Prior to the Data Protection Act 1998, which came into force on 1 March
2000, there was no statutory regulation on the use of CCTV in the workplace.
The Act places responsibilities on companies to process personal data (data
relating to identifiable living individuals), which it holds in a fair and
proper way.

There are both civil and criminal penalties for breaching the Act. The
Information Commissioner has published a draft code on the use of personal data
in the workplace. It is intended to help employers comply with the Act and
establish good practice regarding the handling of personal data in the
workplace.

The code applies to all aspects of monitoring employees in the workplace,
including the use of CCTV. While it is not legally enforceable, it contains the
Information Commissioner’s recommendations on how the legal requirements of the
Act can be complied with and may be cited in any enforcement action. The
company would, therefore, be strongly advised to follow the code. Under the
code, employers must:

– Ensure that they have a specific purpose for introducing the CCTV before
they put it into operation. This is important, as it will affect whether the monitoring,
particularly if it is to be covert, is permissible.

– Determine if and how the CCTV monitoring should be introduced by carrying
out a detailed impact assessment. This must take into account that the
monitoring must be no more than is necessary and proportionate to achieve the
business purpose. Accordingly, monitoring by CCTV in parts of the workplace
other than where the employer suspects that a criminal act is being committed
will not be justified.

– In most cases staff should be made aware that they are being monitored.
They should also know why the CCTV is being introduced. This is not necessary
where the monitoring is being introduced to prevent or detect criminal
activity, as it may tip off the person being monitored.

– Visitors or customers who are likely to be captured by monitoring should
also be made aware that it is in operation and told the reasons why they are
being watched. However, again, this may not be practicable if it is likely to
tip-off the people the company wants to monitor.

– The employer must also not use personal information collected through CCTV
monitoring for purposes other than the prevention or detection of the criminal
activity for which monitoring was introduced. The only exception is when the
information is such that no reasonable employer could ignore it because, for
example, it reveals other criminal activity or gross misconduct. Once the
purpose for which the monitoring was introduced has been achieved the
monitoring must cease

– Lastly, all CCTV footage should be securely locked away from prying eyes.
The company has legal duties and responsibilities regarding the collection and
use of CCTV footage including a common law duty of confidence. Any footage
should only be used for the purposes for which it was intended and not be sold
or given to any unauthorised person.

HR issues

In Jackie’s case she needs to ensure that the employer ascertains the
purpose for which the CCTV surveillance is required.

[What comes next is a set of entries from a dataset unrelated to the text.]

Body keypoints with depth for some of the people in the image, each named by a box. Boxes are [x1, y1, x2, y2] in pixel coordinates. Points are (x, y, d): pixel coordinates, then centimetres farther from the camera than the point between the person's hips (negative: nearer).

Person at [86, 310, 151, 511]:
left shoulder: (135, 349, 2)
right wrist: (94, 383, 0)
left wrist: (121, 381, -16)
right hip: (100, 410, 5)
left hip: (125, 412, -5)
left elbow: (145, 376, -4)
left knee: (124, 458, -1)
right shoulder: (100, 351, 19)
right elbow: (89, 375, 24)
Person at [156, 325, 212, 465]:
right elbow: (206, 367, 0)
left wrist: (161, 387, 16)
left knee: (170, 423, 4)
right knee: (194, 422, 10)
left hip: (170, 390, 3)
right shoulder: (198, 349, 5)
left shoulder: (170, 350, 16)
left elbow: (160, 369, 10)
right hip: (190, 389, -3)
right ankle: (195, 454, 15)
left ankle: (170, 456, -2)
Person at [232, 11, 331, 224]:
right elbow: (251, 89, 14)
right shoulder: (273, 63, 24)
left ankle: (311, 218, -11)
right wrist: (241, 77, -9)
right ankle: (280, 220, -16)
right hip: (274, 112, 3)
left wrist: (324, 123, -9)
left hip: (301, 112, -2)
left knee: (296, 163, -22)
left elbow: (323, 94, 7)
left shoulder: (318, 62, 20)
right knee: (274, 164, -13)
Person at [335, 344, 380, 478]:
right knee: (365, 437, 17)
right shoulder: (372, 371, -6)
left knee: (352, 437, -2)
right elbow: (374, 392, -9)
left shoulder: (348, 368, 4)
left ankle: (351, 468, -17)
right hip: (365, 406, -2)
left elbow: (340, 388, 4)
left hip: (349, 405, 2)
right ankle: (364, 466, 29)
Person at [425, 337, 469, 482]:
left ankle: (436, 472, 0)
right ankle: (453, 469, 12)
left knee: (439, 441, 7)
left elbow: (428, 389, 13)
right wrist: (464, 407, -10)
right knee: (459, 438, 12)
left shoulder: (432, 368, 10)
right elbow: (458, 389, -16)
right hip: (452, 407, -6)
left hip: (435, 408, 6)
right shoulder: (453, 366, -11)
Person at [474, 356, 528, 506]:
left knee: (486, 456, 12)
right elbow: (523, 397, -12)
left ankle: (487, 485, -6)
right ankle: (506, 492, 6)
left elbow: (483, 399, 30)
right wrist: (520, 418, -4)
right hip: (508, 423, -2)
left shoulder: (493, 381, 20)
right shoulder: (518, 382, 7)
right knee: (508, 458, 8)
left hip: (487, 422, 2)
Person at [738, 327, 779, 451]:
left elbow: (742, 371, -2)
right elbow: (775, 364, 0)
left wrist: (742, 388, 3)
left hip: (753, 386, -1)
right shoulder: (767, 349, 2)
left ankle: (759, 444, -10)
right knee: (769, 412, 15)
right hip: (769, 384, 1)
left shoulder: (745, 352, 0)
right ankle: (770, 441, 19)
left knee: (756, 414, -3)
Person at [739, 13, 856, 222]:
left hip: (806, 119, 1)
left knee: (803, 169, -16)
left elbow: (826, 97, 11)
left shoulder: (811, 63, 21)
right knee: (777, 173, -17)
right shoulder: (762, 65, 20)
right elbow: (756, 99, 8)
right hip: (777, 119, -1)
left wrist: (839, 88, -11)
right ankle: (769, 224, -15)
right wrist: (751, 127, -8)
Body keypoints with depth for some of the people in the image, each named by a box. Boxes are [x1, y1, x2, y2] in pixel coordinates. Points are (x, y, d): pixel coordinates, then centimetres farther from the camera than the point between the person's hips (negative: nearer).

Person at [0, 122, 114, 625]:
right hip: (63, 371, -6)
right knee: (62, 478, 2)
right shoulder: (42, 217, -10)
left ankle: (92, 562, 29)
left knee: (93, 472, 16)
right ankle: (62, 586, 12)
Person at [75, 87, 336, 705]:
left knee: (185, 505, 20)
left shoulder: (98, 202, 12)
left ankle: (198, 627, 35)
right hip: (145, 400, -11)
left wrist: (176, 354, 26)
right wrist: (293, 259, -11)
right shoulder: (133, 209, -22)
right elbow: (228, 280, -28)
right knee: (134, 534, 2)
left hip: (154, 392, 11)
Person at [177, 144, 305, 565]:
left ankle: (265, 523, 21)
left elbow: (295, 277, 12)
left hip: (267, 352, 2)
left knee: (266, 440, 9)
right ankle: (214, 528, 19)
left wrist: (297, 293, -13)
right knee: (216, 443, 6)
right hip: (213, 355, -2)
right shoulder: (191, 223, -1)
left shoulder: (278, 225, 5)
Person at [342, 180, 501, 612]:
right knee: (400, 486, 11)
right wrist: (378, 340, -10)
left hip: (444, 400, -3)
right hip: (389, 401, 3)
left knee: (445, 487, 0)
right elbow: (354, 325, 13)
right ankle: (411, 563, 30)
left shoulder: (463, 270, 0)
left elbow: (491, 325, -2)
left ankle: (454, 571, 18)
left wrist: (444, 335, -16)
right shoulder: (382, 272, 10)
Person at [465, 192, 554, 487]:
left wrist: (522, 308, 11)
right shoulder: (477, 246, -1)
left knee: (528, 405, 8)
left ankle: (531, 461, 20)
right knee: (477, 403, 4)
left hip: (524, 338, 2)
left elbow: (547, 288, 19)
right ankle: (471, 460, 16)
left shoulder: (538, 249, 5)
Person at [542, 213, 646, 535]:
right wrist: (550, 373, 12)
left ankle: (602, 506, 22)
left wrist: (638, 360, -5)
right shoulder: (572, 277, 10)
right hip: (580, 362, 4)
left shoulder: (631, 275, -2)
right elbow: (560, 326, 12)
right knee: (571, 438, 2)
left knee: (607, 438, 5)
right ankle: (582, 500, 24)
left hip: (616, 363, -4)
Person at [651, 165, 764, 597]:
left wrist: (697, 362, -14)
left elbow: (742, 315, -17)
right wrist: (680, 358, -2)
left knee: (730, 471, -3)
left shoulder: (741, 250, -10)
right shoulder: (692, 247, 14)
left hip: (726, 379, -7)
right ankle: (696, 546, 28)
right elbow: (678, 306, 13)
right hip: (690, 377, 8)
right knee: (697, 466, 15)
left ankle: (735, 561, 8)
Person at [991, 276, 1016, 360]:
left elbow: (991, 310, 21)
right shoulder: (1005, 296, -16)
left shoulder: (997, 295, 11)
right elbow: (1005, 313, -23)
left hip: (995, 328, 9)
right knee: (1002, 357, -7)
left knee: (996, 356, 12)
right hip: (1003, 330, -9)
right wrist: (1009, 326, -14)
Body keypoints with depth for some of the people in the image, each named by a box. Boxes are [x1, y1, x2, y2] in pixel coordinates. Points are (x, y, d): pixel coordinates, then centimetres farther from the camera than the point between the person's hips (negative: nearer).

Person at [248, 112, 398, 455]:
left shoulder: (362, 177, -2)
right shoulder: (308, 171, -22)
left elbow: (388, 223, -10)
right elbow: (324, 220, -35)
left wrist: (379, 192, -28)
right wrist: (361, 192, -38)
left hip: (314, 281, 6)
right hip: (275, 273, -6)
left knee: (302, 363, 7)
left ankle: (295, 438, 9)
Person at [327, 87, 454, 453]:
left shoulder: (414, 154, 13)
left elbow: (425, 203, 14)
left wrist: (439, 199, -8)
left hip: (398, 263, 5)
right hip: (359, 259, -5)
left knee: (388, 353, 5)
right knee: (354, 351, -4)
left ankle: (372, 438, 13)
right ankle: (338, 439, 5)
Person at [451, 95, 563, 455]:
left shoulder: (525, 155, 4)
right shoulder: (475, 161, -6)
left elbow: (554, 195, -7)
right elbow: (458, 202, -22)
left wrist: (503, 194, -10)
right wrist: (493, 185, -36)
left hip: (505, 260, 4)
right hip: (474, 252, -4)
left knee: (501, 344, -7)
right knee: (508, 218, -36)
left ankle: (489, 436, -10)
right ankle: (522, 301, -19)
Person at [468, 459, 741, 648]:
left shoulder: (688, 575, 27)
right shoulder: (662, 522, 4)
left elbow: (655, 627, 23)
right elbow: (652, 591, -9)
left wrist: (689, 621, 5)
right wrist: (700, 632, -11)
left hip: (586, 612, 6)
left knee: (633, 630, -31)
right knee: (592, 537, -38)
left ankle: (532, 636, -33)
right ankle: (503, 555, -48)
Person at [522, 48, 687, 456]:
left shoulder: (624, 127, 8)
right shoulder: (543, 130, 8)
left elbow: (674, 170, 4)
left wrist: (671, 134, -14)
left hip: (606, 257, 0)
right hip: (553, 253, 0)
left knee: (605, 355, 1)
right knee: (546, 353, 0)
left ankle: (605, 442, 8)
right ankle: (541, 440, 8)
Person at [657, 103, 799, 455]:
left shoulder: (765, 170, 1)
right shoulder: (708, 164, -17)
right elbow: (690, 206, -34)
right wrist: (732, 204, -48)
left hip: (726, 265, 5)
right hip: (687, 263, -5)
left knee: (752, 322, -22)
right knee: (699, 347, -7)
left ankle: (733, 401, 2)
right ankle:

The employer also needs to ensure that an impact assessment has been carried
out and that CCTV is necessary and proportionate for the purpose identified.

This assessment should consider a number of factors, such as the benefits of
monitoring, any adverse impact it might have on staff and whether the firm can
achieve similar benefits by using a less intrusive method.

The employer should also ensure all discussions regarding the CCTV
surveillance, including the impact assessment, are properly documented. If CCTV
is to be used, all employees affected need to know why (unless this defeats the
object of introducing the CCTV – such as the prevention or detection of
criminal activity).

The employer should also ensure that the CCTV is not used for any other
purposes and for no longer than is absolutely necessary.

In this case, Howard should be made aware of his duty not to misuse the
information collected by CCTV. He should also be instructed not to act on any
information collected by it without giving the employee an opportunity to
respond.

The information collected should be destroyed if it is not to be used for
the intended purpose, unless other misconduct is revealed.